*AVAILABLE DATA:*
**********
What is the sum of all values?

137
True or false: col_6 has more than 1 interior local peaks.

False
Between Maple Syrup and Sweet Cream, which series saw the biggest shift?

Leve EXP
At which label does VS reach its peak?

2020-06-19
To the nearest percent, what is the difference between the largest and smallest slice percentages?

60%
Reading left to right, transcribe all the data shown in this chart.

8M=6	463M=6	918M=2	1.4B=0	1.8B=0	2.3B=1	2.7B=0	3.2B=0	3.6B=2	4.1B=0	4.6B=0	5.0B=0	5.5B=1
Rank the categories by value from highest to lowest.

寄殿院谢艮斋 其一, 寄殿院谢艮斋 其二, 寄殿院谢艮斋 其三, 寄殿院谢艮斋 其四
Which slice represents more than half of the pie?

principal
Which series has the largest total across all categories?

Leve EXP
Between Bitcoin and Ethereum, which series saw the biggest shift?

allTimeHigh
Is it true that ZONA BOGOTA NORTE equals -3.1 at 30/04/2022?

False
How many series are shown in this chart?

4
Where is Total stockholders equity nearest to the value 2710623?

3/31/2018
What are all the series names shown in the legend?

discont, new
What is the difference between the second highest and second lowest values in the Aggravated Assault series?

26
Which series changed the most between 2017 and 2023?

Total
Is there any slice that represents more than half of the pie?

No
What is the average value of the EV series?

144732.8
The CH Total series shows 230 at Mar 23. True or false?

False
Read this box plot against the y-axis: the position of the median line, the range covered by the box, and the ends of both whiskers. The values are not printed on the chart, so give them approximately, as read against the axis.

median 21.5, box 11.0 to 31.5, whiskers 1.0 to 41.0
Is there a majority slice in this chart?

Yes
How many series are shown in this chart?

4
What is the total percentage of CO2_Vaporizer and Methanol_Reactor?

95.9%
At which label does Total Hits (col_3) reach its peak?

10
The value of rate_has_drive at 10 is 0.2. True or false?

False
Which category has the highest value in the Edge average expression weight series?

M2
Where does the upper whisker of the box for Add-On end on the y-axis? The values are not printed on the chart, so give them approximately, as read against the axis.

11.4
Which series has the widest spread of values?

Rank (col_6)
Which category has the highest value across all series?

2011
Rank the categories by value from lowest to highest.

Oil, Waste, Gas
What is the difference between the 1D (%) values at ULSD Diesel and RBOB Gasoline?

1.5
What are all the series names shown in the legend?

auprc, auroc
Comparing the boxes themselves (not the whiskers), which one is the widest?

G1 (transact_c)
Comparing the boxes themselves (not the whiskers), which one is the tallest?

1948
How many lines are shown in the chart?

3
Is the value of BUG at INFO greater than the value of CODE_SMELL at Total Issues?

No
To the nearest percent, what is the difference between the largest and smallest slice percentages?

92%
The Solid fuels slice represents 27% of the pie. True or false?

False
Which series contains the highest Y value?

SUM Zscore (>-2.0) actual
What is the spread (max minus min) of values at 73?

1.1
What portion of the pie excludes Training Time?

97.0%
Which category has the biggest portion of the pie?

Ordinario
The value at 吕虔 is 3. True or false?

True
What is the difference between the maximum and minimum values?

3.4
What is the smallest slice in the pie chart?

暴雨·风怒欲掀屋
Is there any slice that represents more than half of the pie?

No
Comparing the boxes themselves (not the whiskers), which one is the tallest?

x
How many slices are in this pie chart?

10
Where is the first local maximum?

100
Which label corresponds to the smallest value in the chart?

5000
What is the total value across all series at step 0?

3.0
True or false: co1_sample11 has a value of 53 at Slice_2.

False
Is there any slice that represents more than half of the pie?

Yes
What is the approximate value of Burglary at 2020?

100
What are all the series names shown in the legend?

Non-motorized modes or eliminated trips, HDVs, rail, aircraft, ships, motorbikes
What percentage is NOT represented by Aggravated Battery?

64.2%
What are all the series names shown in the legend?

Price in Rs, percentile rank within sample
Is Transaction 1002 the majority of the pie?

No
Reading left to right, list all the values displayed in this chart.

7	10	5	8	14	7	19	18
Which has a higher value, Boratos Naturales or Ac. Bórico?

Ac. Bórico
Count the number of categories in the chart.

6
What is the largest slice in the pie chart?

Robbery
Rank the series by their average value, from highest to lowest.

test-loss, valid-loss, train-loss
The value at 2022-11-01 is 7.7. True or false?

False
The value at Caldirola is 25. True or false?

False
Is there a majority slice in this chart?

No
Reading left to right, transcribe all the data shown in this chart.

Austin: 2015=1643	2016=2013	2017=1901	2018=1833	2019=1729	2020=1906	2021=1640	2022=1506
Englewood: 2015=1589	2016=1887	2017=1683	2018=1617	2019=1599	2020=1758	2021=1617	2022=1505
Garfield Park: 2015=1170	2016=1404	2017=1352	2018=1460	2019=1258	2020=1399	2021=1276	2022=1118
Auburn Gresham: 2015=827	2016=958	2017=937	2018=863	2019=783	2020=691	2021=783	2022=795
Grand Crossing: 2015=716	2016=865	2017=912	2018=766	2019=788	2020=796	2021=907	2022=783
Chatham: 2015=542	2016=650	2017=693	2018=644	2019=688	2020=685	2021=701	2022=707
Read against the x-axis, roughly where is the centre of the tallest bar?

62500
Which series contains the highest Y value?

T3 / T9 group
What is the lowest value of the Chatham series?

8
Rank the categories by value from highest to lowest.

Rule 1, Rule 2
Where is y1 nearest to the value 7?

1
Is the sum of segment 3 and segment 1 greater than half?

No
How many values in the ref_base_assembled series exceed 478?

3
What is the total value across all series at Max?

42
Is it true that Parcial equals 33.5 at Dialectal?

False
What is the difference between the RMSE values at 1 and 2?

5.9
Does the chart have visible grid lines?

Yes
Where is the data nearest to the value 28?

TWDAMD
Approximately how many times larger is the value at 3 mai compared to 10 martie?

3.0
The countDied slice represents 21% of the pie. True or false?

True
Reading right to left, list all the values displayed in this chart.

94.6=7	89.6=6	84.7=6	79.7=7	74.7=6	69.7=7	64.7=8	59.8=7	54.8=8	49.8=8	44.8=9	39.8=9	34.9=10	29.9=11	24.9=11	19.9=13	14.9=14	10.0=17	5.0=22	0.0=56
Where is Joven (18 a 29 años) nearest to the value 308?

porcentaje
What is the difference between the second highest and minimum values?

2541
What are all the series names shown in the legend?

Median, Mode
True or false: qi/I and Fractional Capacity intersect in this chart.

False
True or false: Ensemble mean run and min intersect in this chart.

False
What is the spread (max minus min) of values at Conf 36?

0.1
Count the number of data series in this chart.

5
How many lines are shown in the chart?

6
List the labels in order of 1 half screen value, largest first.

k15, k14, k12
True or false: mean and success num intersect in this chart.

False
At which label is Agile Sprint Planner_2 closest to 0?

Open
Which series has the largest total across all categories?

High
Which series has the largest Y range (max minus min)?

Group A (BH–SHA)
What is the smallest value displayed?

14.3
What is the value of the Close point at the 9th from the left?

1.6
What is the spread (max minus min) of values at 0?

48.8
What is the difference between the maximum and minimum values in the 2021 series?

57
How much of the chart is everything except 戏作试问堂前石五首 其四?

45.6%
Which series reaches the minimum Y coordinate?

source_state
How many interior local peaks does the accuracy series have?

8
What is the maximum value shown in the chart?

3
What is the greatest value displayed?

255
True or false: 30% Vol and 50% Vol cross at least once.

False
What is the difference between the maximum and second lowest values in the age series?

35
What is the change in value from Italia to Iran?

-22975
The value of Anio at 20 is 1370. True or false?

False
**********
*JOB:*
Pick out every line of the data above that contains the string "spread", matching case exactly.

*TASK SOLUTION:*
Which series has the widest spread of values?
What is the spread (max minus min) of values at 73?
What is the spread (max minus min) of values at Conf 36?
What is the spread (max minus min) of values at 0?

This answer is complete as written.